City Scoop | Los Angeles
After the Fires, Los Angeles Contractors Grapple With Uncertainty

More than 16,000 properties were damaged or destroyed when wildfires blasted across western Los Angeles in January.
Photo by Ken James/California Dept. of Water Resources

Peter Tateishi
Chief Executive Officer
AGC of California
When the calendar turned over on Jan. 1, the prospects for the Los Angeles construction industry seemed positively rosy. According to Dodge Data & Analytics, the volume of construction starts in the Los Angeles metropolitan area was on track to exceed $27.2 billion in 2025, a 13% increase over the prior year. Residential construction spending was slated to top 2024 by more than $1 billion.
Additionally, a number of big ticket projects in the pipeline, such as the Los Angeles Convention Center Remodeling, had come on line as well as ongoing infrastructure development linked to the 2026 World Cup and 2028 Olympics.
“Those have been a priority from a lot of agencies, and it has been keeping our members very busy, building our backlog of work as well,” says Peter Tateishi, CEO of AGC of California.
The upbeat outlook crumpled before the new year was a week old as a series of wildfires swept across western Los Angeles. The blazes consumed more than 57,000 acres, and at least 16,000 properties were damaged or destroyed. A total of 29 people are believed to have perished.
The first phase of cleanup began in late January and involved Environmental Protection Agency teams scouring the areas impacted by the fires to identify and remove hazardous materials from homes and structures. On Feb. 10, FEMA and the U.S. Army Corps of Engineers launched Phase 2 of debris renewal for private residential properties in the Eaton and Palisades wildfire impact zones. The process is expected to take months, and until it’s complete, the rebuilding efforts will be on hold.
Tateishi says the AGC of California members are ready to take action while also meeting the needs of their existing backlogs.
“Our contractors are confident that they can meet the pressures of both when it comes to this, as long as it’s coordinated and well organized,” he says.

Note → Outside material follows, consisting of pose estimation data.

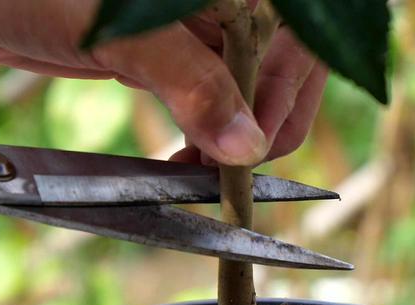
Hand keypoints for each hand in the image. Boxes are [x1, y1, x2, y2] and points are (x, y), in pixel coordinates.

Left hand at [0, 0, 326, 165]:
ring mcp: (194, 29)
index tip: (252, 155)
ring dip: (231, 142)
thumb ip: (189, 82)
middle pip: (280, 74)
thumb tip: (246, 146)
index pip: (298, 46)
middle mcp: (221, 7)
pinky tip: (186, 161)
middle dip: (262, 130)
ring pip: (244, 94)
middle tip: (225, 177)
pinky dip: (202, 136)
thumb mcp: (117, 32)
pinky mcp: (164, 55)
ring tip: (200, 176)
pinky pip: (205, 100)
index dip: (287, 102)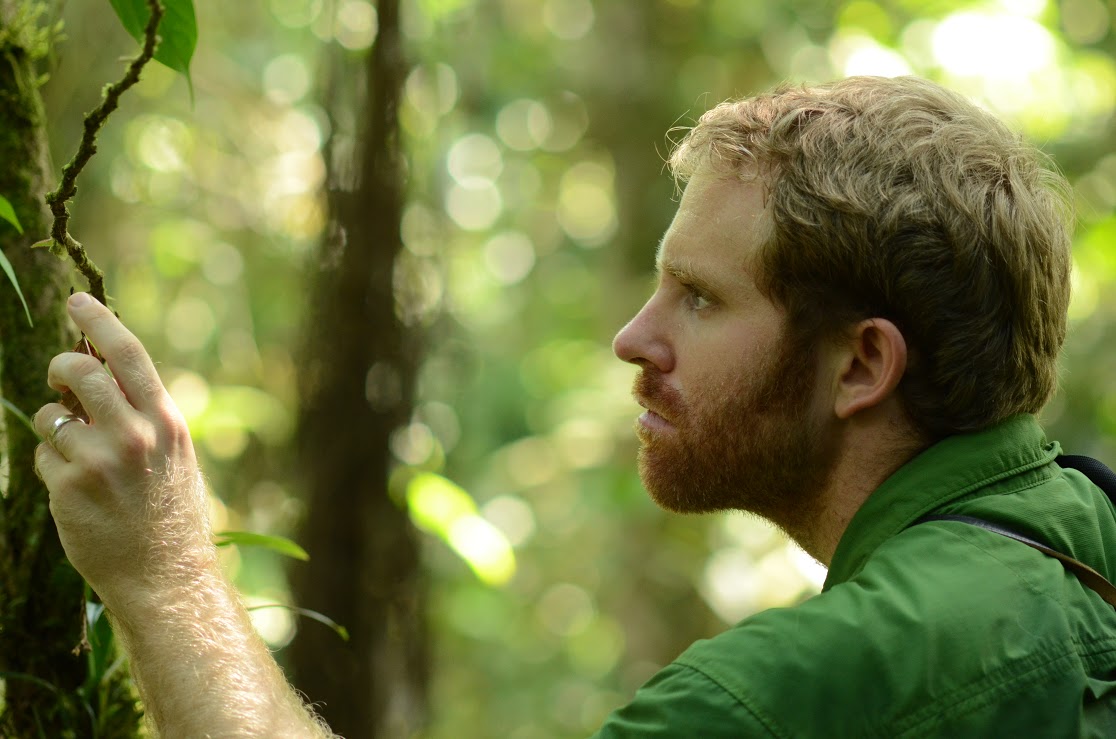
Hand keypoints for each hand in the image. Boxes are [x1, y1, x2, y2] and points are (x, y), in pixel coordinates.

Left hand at [34, 293, 212, 608]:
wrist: (166, 577)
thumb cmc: (171, 514)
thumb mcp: (175, 456)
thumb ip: (145, 415)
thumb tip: (100, 372)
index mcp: (167, 422)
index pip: (128, 354)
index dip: (99, 321)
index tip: (77, 301)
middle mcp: (134, 436)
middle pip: (81, 372)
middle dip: (62, 366)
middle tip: (60, 374)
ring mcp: (99, 462)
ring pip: (52, 415)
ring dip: (55, 424)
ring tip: (75, 450)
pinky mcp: (69, 489)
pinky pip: (43, 456)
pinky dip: (52, 465)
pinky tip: (76, 489)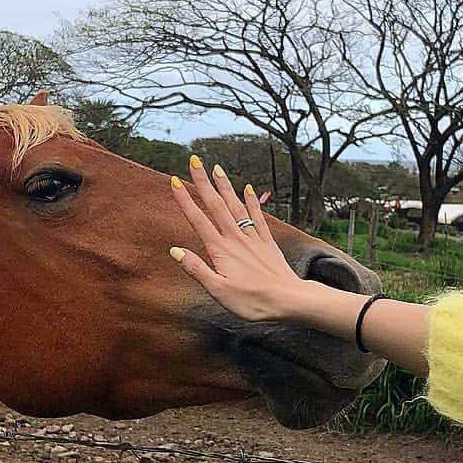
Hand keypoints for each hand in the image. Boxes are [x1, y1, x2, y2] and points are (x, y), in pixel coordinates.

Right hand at [168, 158, 306, 322]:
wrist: (288, 300)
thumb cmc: (253, 301)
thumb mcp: (218, 291)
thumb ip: (196, 269)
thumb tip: (175, 250)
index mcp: (220, 250)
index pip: (198, 220)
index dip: (185, 200)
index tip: (174, 181)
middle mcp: (236, 239)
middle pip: (216, 205)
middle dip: (203, 182)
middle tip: (194, 161)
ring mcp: (253, 238)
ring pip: (235, 206)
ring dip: (225, 186)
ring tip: (216, 168)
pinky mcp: (267, 243)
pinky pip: (257, 217)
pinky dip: (251, 201)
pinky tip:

Tateishi says that at one level it will require coordination between all of the agencies involved in the recovery: federal, state and local. At another level, it will be coordination between the contractors handling the cleanups, an effort the AGC members are already looking at.
“The more coordinated government can be, the better we will be able to respond to this without it impacting the everyday demands that were there already,” Tateishi says.
“We’re here, we’re here to build, we’re here to get things built for our communities”
—Peter Tateishi, CEO, AGC of California
Coordination is only the first hurdle facing the contractors because the industry’s ongoing issues haven’t gone away. A recent optimism survey of AGC of California members identified two key areas of concern: workforce development and the ongoing regulatory environment at both the state and federal level.
Finding qualified employees is only likely to get more difficult given the demands of rebuilding and ongoing polit-ical uncertainty.
Following President Donald Trump’s inauguration on Jan. 20, contractors have been struggling to digest a seemingly endless barrage of policy pronouncements and course corrections from the Oval Office.
From the possibility of federal funding being halted on projects to the spectre of tariffs upending supply lines, the singular effect has been “whiplash,” Tateishi says.
“It puts us in a precarious position because we’re here, we’re here to build, we’re here to get things built for our communities,” he says. “And now this uncertainly comes into play.”
Contractors, he says, are now facing a dilemma on whether they should wait for work that is already in their backlog, but that work may or may not be funded.
“In an industry that needs long lead times, uncertainty is a real problem,” Tateishi says.
For the AGC, the primary task is working with the agencies and elected officials to find clarity and ensure progress is made.
“Our job really is to advocate with the government [and to] try to get them in alignment, to say, let’s do the right thing,” he says.
Still, the ongoing uncertainty complicates the already daunting task of rebuilding while also successfully completing the existing backlog of projects, Tateishi says. And the ripple effects will be immense.
“It will affect the entire economy in California and especially in the Los Angeles area because they’re going to have additional pressures on the economic drivers of construction,” he says.